If you have a solid measurement framework that utilizes a robust datalayer, then you are passing conversion, audience and behaviour data via GTM into Google Analytics. This set-up allows Google to leverage more data for bidding optimisations on their search and display platforms. For brands who have a customer ID this set-up is even more powerful as it gets around all privacy restrictions. The customer ID can be used to build out cohort segments to activate against marketing tactics across the Google platform. Google making it very easy for brands to spend more with them.

GTM is a very dominant TMS where it powers brands to be more sophisticated but also helps Google to be more powerful and stitch up data to get a better understanding of the user to drive more spend into Search.

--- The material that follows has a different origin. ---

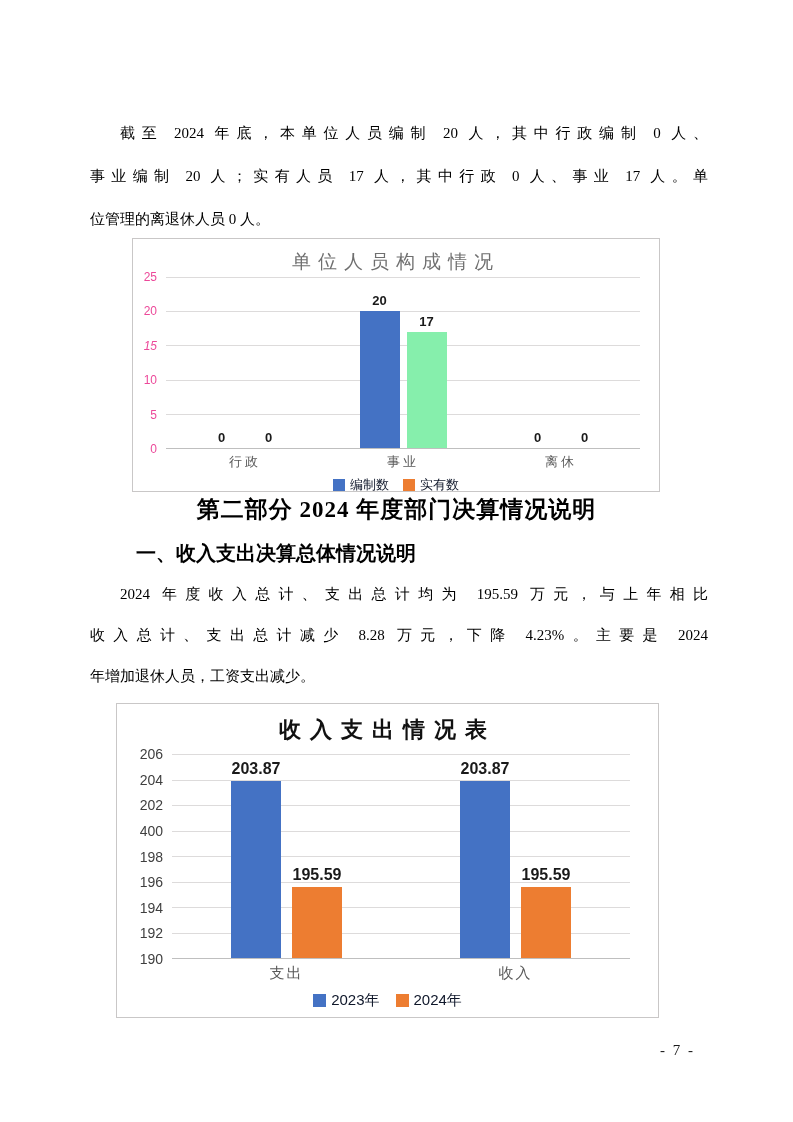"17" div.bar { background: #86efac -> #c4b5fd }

Tag Management Is The Lynchpin

If data is the new oil, then tag management is core to helping brands ensure they can implement the right data strategy. Tag Management needs to be looked at as a strategic tool aligned with the overall marketing strategy, which is a top-down approach.

Tag Management Systems need to be involved in far more digital marketing conversations today and stop being a common afterthought in our industry. The control, agility and flexibility that TMS provide should be seen as invaluable to brands and the partners they work with. A lot of brands are only using their chosen TMS at 20% of its capabilities, there is a huge opportunity to be smarter than your competitor by utilizing the remaining 80% at your fingertips.